All of the records below should be output exactly.

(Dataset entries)
************
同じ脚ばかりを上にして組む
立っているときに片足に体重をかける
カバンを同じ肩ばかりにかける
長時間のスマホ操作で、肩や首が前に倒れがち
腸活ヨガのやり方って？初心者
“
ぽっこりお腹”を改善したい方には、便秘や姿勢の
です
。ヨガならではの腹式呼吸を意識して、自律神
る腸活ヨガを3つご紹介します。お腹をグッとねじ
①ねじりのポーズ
************
Result:
同じ脚ばかりを上にして組む
立っているときに片足に体重をかける
カバンを同じ肩ばかりにかける
長時間のスマホ操作で、肩や首が前に倒れがち
腸活ヨガのやり方って？初心者
“
ぽっこりお腹”を改善したい方には、便秘や姿勢の
です
。ヨガならではの腹式呼吸を意識して、自律神
る腸活ヨガを3つご紹介します。お腹をグッとねじ
①ねじりのポーズ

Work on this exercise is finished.